By all accounts, Sarah Payne is a model student, always willing to go the extra mile to get the grade.

But when her Advanced Placement biology class baked up chocolate chip cicada cookies for snacks, she demurred.

"I didn’t eat them. I watched them cook them," said Payne, who is a member of the Potomac Falls High School class of 2004.

Declining to dine on locusts was probably one of the few times Payne has turned down an opportunity. The petite former cheerleader was also a member of the National Honor Society, and when she wasn't volunteering via the society, she was volunteering as a member of Christ the Redeemer church in Sterling.

And when she wasn’t picking 2-foot cucumbers as part of Project Harvest, which collects government-owned, genetically engineered enormous vegetables for food drives, and between other volunteer opportunities through the youth group at her church, Payne was studying. She wants to become a biomedical engineer.

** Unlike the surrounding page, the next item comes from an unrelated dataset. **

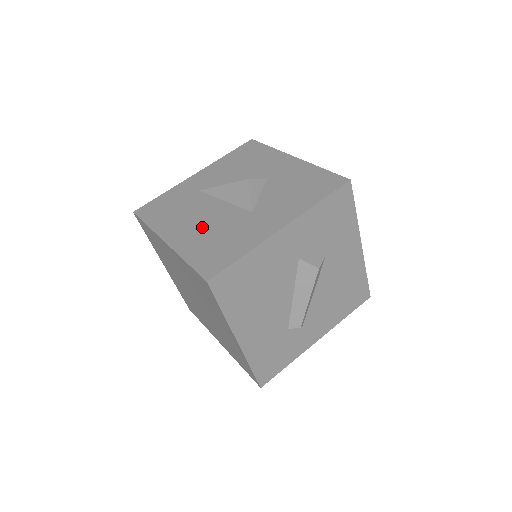
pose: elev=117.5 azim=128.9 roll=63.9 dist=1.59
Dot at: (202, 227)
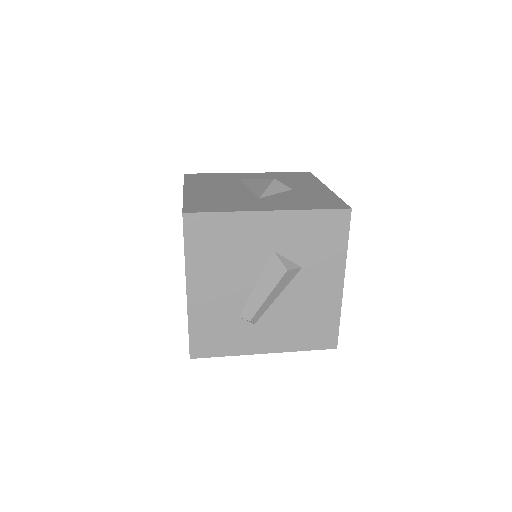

"I LOVE MEDICINE," she said. "I like learning about disease."

Her goal is to design medicine, a field that is something of a political hot potato.

"I want to work with stem cells if I can," Payne said. "I think that people have reasons for being against stem cells, but I think a lot of people that are against it don’t fully understand what could develop from it."

"Sarah is a very dedicated student," said PFHS biology teacher Cathy Whitlow. "It’s a joy to read her papers."

Whitlow cited Payne's at-home plant project, where students sketched out the plant life cycle, as a pinnacle of high-school academia.

"Her plant unit was just gorgeous," Whitlow said. "She did a beautiful home unit that was just what I wanted it to be."

"That was probably the hardest I ever worked on a project," Payne admitted.

That unit was an important one too, in Whitlow’s eyes. In addition to the sketches, students raised a plant from a seed.

"I always tell them, you can't graduate until you can grow something," Whitlow said.

"SARAH HAS a mature quality," guidance counselor Dan Croyle said. She’s a "hard worker, determined, always in good spirits, no matter what was going on outside of school."

"I've changed a lot the past four years," Payne said as she contemplated her time at Potomac Falls. "I'm very happy with the way I've turned out."

Payne will spend the summer analyzing water samples in a U.S. Geological Survey lab. In the fall, she'll be entering the University of Virginia's engineering school. She also plans on going premed, a combination that will probably keep her busy.

Just a few days before getting her diploma, Payne was a little nostalgic — just a little.

"I’m getting sad now," she said. "Just seeing everybody leaving is sad, but it’s good. I’ll see them all again."